Ed menunggu dengan rasa bosan. Sudah lebih dari setengah ia menunggu, tapi Blair belum keluar juga dari sana. Kalau tahu bila fitting baju membutuhkan waktu yang cukup lama seperti ini, lebih baik ia minta dipilihkan saja. Biar semuanya gampang dan mudah.
“Kalau seperti ini terasa sesak tidak, Mba?” terdengar suara pengepas baju.
“Cukup sepertinya,” balas Blair yang langsung memunculkan senyuman di bibir Ed.
“Sayang,” panggilnya.
“Hhhmmm,” jawab Blair.
“Kamu udah selesai?” tanya Ed mulai tak sabar.

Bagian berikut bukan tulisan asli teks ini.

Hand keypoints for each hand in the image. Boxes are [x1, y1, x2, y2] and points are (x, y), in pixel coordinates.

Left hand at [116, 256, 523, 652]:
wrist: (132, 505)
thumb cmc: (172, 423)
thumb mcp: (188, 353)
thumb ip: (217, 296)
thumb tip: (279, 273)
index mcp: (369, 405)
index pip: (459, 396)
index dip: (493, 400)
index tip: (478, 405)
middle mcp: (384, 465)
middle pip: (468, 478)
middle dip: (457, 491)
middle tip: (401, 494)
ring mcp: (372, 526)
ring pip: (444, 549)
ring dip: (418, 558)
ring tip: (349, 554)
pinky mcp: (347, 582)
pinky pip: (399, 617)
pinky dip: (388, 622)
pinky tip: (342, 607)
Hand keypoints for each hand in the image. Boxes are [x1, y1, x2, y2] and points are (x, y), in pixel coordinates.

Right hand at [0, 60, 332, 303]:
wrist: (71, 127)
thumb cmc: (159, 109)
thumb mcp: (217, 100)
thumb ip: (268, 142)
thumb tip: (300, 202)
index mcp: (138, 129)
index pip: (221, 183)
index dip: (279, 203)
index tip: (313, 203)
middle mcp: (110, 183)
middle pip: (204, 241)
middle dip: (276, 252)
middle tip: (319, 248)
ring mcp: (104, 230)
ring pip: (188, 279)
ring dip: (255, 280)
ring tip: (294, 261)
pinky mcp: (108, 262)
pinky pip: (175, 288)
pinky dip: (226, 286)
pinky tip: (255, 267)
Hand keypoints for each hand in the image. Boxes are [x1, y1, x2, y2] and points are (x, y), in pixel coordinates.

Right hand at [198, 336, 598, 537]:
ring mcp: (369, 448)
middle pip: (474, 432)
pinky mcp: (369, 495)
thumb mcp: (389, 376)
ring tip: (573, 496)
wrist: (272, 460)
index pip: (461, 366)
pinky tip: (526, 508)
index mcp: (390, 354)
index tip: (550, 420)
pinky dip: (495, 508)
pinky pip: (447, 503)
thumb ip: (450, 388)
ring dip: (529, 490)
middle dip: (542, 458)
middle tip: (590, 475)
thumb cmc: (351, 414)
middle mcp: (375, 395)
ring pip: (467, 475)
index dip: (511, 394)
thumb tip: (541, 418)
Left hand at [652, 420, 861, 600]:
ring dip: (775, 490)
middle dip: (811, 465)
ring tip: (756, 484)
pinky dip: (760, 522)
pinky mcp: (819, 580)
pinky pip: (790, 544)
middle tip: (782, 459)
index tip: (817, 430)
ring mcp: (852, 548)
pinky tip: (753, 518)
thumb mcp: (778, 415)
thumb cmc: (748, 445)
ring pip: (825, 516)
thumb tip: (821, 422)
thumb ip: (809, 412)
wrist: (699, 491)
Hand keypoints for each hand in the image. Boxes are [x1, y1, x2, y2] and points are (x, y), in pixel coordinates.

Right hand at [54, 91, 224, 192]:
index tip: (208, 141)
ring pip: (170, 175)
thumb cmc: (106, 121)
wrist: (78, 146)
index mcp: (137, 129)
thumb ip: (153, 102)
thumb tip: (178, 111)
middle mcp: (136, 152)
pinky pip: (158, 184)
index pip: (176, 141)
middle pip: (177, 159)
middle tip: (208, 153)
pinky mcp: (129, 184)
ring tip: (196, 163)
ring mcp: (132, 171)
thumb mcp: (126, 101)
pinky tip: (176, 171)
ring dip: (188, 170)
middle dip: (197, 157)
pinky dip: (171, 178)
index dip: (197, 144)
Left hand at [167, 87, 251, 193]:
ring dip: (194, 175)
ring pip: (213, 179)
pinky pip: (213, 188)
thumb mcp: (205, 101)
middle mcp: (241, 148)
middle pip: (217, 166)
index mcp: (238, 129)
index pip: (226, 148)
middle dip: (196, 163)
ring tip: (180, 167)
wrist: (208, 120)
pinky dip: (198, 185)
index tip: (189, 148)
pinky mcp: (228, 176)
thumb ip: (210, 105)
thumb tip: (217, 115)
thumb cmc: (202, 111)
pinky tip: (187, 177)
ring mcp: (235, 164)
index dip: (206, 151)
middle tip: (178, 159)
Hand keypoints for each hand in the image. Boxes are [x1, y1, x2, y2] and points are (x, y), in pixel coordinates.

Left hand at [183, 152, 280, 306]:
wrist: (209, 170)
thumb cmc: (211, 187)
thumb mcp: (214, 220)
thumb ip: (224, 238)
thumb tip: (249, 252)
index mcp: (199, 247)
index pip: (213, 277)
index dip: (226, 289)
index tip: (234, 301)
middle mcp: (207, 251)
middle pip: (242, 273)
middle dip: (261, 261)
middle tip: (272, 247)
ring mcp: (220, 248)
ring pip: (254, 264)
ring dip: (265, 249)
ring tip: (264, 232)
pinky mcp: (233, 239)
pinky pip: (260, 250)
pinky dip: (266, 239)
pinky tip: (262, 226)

“Saya masih nge-pas baju nih. Gimana jas nya?” tanya Blair dari balik tirai.
“Good. Saya sudah pilih salah satu yang terbaik.” Ed menjelaskan proses fitting nya.
“Good,” komentar Blair membuat Ed jengah.

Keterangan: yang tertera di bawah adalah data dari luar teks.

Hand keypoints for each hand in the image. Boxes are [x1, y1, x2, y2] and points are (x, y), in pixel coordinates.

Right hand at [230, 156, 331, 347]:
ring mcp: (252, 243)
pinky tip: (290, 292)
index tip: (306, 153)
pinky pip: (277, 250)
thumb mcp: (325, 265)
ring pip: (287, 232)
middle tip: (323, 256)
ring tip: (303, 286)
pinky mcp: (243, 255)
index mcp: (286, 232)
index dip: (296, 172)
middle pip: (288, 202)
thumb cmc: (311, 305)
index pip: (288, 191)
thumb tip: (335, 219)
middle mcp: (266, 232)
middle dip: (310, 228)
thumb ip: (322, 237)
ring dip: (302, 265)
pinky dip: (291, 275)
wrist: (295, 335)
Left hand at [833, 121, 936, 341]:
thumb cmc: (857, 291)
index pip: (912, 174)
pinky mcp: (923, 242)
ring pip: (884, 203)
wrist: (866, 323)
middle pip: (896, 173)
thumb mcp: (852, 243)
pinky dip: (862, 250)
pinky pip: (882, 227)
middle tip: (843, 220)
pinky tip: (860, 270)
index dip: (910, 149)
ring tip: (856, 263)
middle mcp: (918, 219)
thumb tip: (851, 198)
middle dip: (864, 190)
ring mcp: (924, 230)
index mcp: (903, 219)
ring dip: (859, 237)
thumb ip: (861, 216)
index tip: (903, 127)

Terdengar suara tirai yang disibak dan betapa terkejutnya Ed melihat look calon isterinya saat ini. Gadis itu terlihat jauh lebih cantik—padahal hanya menggenakan gaunnya saja, tanpa mengubah make up nya. Melalui pakaian itu seolah-seolah ia sangat menyatu dan pesan dari gaun itu tersampaikan dengan sangat baik.
“You look so pretty, Honey.” Ed memujinya tanpa melepas pandangannya.

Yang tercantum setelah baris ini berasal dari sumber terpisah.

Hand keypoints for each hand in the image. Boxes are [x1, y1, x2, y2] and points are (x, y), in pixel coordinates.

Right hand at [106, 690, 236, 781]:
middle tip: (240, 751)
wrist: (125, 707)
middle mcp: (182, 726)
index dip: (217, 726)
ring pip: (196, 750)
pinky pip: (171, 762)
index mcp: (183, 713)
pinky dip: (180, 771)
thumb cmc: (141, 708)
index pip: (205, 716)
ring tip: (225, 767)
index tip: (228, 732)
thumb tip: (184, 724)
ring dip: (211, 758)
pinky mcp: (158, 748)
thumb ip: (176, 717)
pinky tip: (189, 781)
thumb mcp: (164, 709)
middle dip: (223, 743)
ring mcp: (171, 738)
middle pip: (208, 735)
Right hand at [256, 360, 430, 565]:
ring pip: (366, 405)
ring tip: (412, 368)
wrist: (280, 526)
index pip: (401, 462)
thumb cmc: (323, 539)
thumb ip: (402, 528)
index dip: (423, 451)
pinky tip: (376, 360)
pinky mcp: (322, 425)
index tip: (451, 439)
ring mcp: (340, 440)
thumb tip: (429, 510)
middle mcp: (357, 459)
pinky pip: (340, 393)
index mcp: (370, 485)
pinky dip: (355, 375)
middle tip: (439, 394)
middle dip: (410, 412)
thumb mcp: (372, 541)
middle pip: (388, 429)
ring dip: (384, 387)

Pria itu berjalan mendekat dan langsung mencuri ciuman di bibir gadis itu hingga membuat decakan dari beberapa pengepas baju yang ada di sana.
“Malu, Mas! Itu dilihatin Mba nya!” peringat Blair tak enak.
“Gapapa, Sayang. Mba nya juga paham kok.”
Blair menutup wajah nya dengan telapak tangan. Beberapa orang disana tertawa melihat tingkah laku keduanya.
“Gimana?” Blair kembali bertanya.
Ed tertawa, “Kayaknya, kamu pakai apapun juga cantik ya.”
Selesai melakukan fitting baju, mereka makan siang di tempat makan yang tidak jauh dari sana. Selama itu pula, mereka membicarakan banyak hal, termasuk tentang rencana pernikahan mereka yang hanya hitungan bulan.
“Sayang, kamu mau undang teman-teman kamu di acara lamaran kita?” tanya Ed.
Blair menggeleng, “Saya gak punya banyak teman, Mas. Yah, mungkin hanya beberapa orang saja.”
“Tapi kalau kamu mau undang satu kampus juga gapapa kok.”